Day four, the final day, I’d figured out how to completely avoid the big groups and nearly everyone else hiking the Laugavegur Trail in general. I departed camp at 11am, the second last party to leave on the 16km final leg.

The trail was easy again today, passing through completely new varieties of scenery. Huge canyons cut from thousands of years of glacial activity in the area carried torrents of water towards the sea. Lovely soft black volcanic sand

featured underfoot along with many new signs of life nearby – birds, berries, bushes and mushrooms.

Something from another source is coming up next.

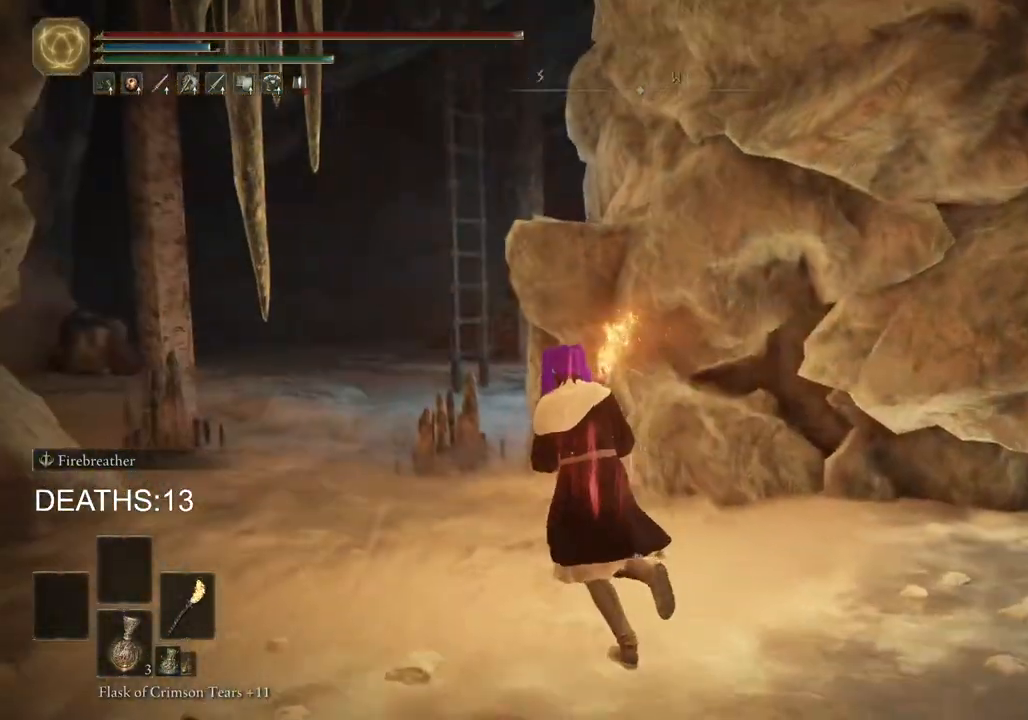
{"buttons": ["CIRCLE"], "left_stick": "up-left", "right_stick": "center", "events": [[50, "CIRCLE", "down"]]}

I stopped on occasion to eat some blueberries and crowberries, plus I enjoyed a lunch break of two-minute noodles!

The landscape has changed so much and the trail markers are now indicated in blue, resembling the sky. There are no signs anywhere of geysers or rolling brown mountains: now I’m surrounded with harsh, jagged mountains covered in green moss for miles and miles. Its a cold, uninviting hostile place. It even seems the rivers have cut trenches especially to hide from the ominous mountains on their journey through the valley. Yet this is where the wildlife can survive and it is also spectacular in its own way.

Before the trail enters into an area of reclaimed farm land full of native trees, mostly birch, the final river crossing must be conquered. This river can sometimes be up to hip height, and very fast flowing. Fortunately today, with the little amount of rain fall recently, the water was only just below knee height, although still very fast flowing in deeper areas. The crossing for me was a little scary because it was easy to lose balance looking down at the speed of the water. I was really thankful for my hiking poles.

I loved, loved, loved the location of the hut I chose to stay at in Porsmork. Rivers, mountains, beer sum up perfectly my brief stay at Langidalur hut. Right on the bank of the Krossa river it felt wedged in between a narrow valley. Just further down stream is the site of the 2010 volcano eruption of Eyjafjallajokull, and its still possible to see volcanic ash on the snow.

In the last few kilometres of the Laugavegur Trail I thought maybe I’d have an anti-enthusiasm pop up out of nowhere about not wanting to complete the walk after my long, careful preparation, and I’d slow to a snail pace; or maybe I’d be racing out of adrenalin to make the claim I’d finished it; maybe even rush along thoughtlessly for the sake of my feet and legs. Truth be told, I actually didn’t feel strongly about any of these. After four days of walking – the longest I’d ever walked – I just realised I’ve found a new appreciation for my actions in the present, with no reason to be concerned over the future. I just need to walk. So that’s what I did.